It’s not my experience, at all. I also think it depends on how you define help and support. In the early days mum and dad often need different things. Any emotional support my dil may have needed, came mainly from being hormonal, sore, exhausted from breastfeeding and, (once his 2 weeks paternity leave had finished) alone with the baby for 12+ hours when my son was at work. These factors just didn’t apply to my son. It wasn’t that he wasn’t ‘worthy’ of support, he simply didn’t need it.
My dil has always said that the thing she appreciated most in the those first few weeks was adult company. My son was out of the house for over 12 hours, she was alone. She and I were close before she had dgs, so I used to pop round for an hour or so, have a cuppa with dil. That was only ‘possible’ because we had an easy relationship. Quite often dgs would be asleep or feeding the whole time I was there. It would have been a very uncomfortable 90 minutes if dil hadn’t got on well. Where that been the case, I can understand why mil isn’t the one dil ‘chooses’ for company. My son simply didn’t have the same ’need’ for adult conversation/company. He was getting it at work.

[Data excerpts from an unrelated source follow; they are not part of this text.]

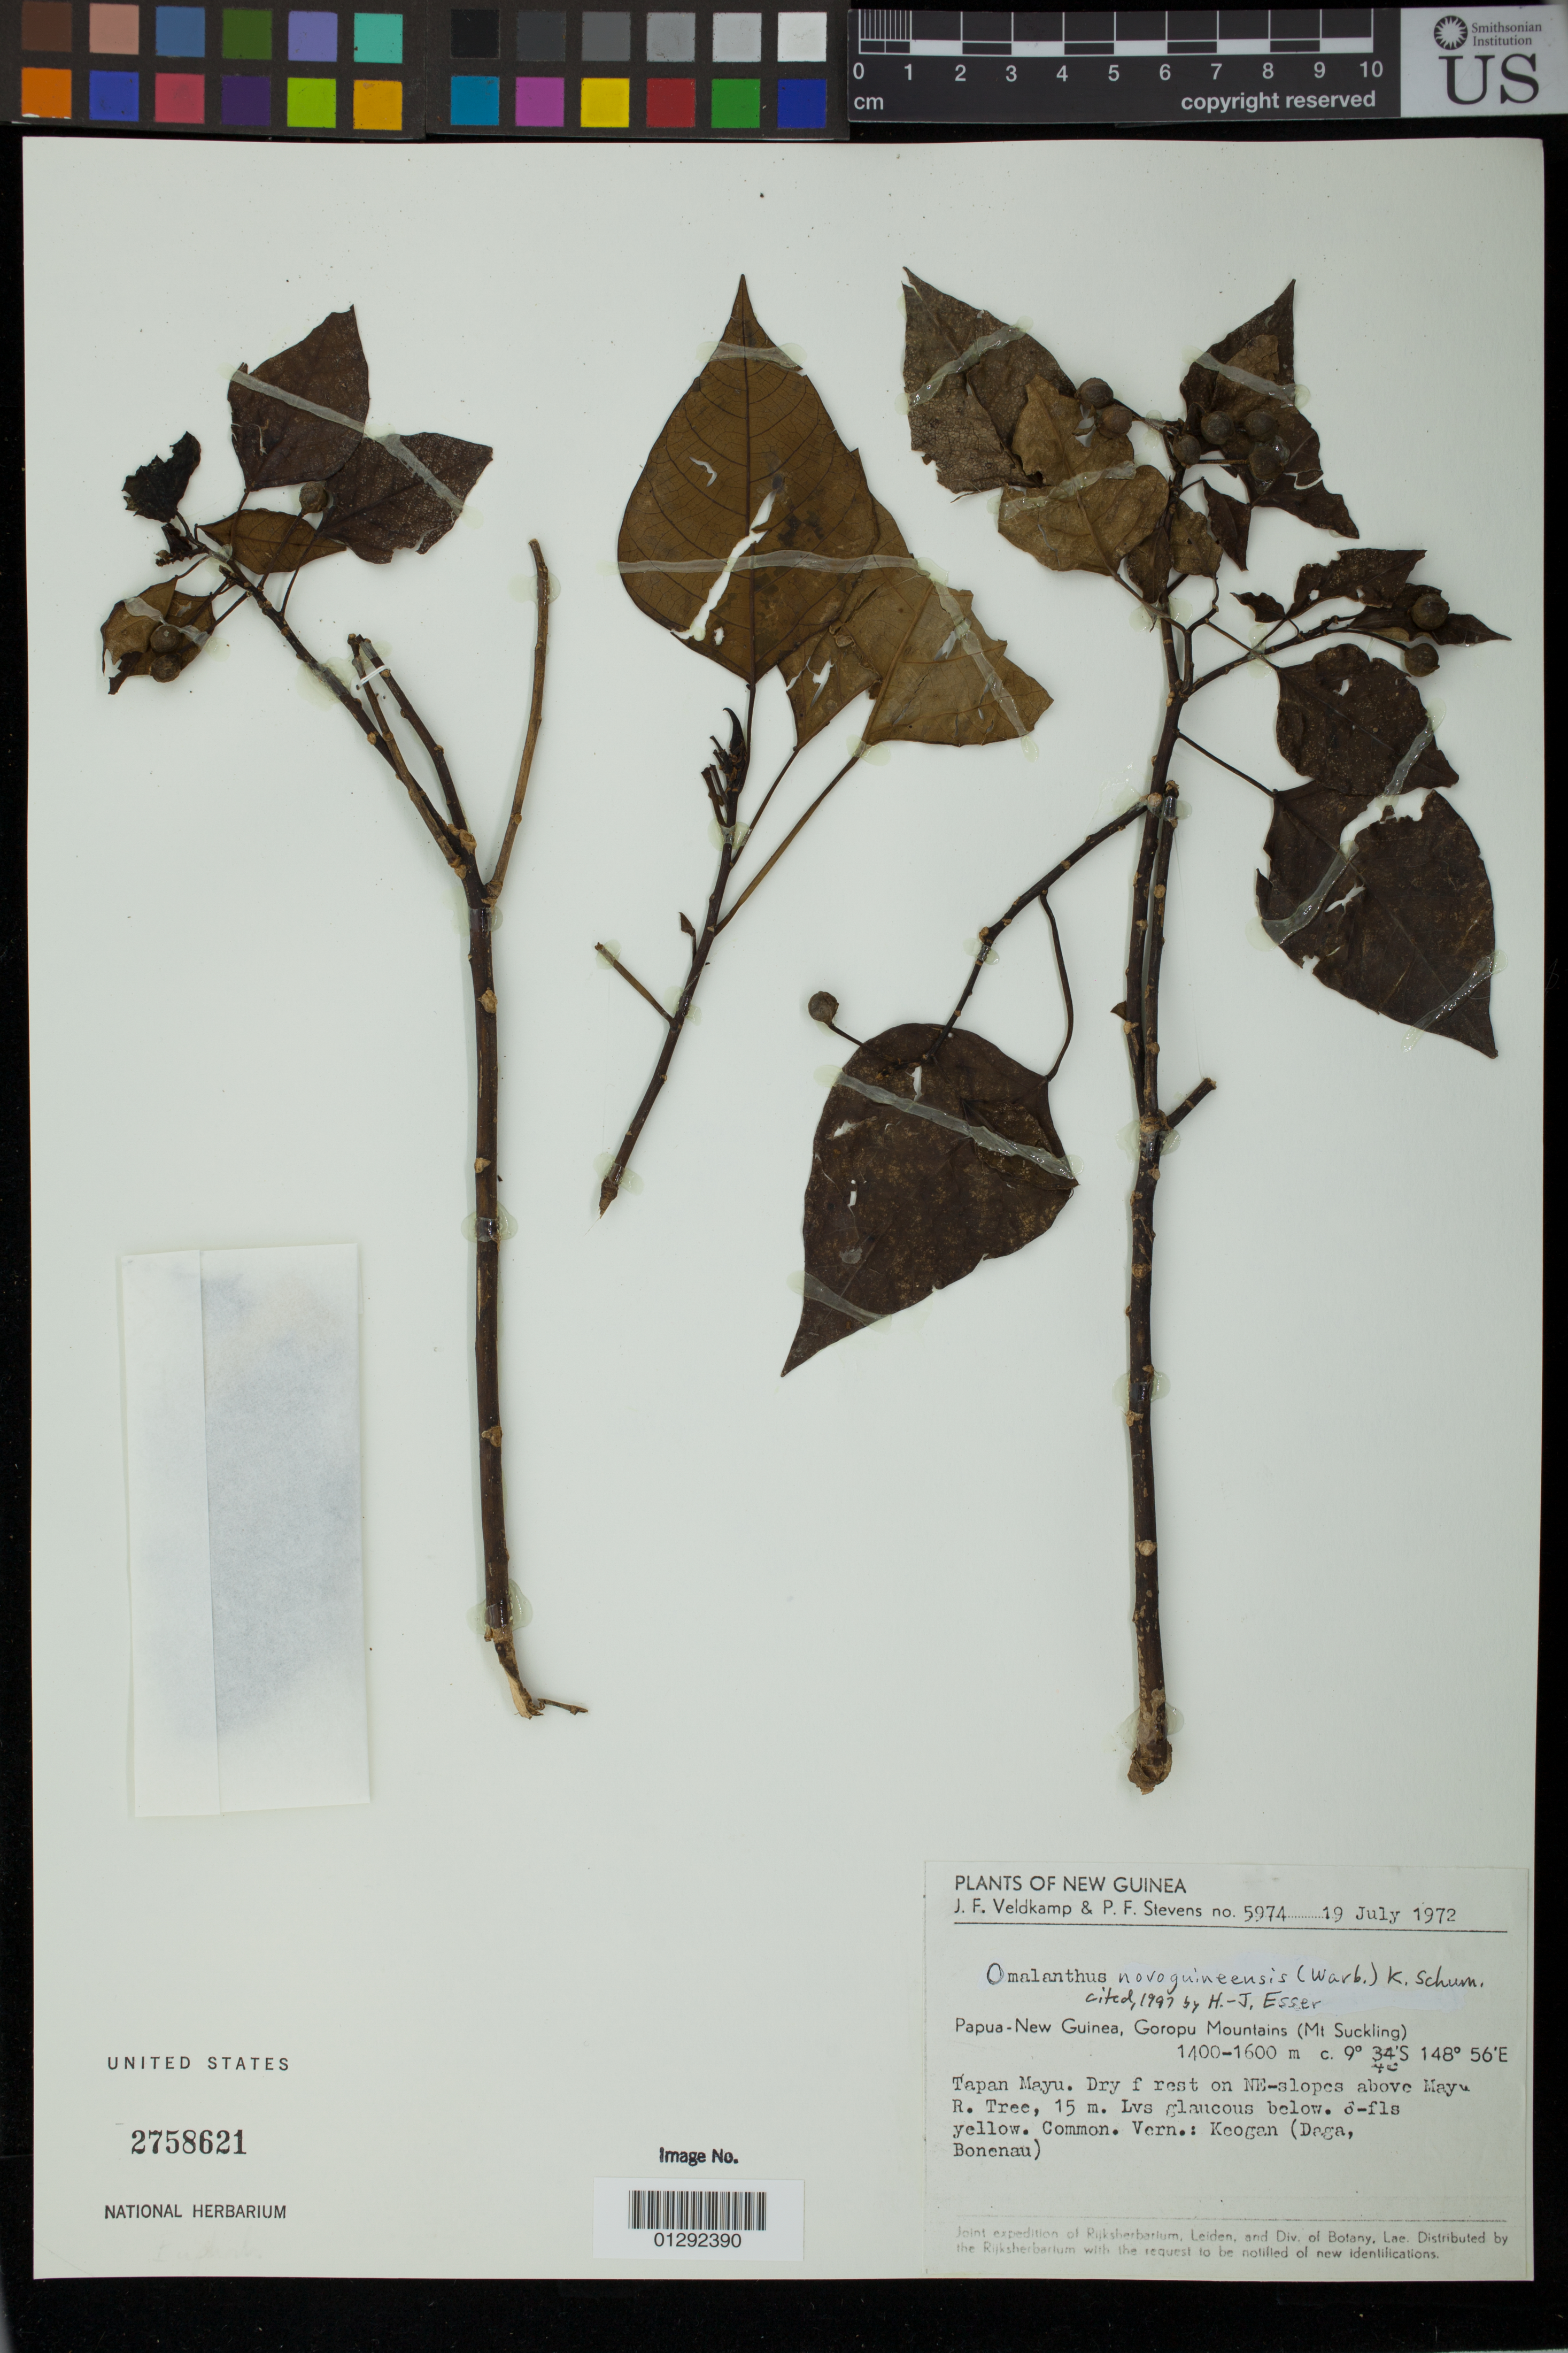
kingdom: Plantae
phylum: Tracheophyta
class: Magnoliopsida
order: Malpighiales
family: Euphorbiaceae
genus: Homalanthus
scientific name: Homalanthus novoguineensis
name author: (Warb.) K. Schum.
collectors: J. F. Veldkamp & P. F. Stevens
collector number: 5974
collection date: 1972-07-19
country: Papua New Guinea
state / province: Northern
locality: Papua - New Guinea, Goropu Mountains (Mt Suckling). Tapan Mayu. Dry forest on NE-slopes above Mayu.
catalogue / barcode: US 2758621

As far as ‘help’ goes, I’m not sure what you mean? When it came to dropping round food, making a cup of tea etc all help was appreciated and accepted equally. If you mean specific baby care, my son and dil didn’t ask or seem to require any help. I (and I’m assuming others) occasionally ‘watched’ gs for 10 minutes while dil had a quick shower. But son and dil were both capable and keen to take the lead with their own child. I think sometimes as grandparents we underestimate our adult children’s ability, and overestimate their reliance on us.
As my gs got older, I saw him most, simply because I was the only retired grandparent. This was largely facilitated by my dil, who invited me to spend time with her and dgs. My own son is very protective of his family time, and if left to him, I’d see my gs a lot less.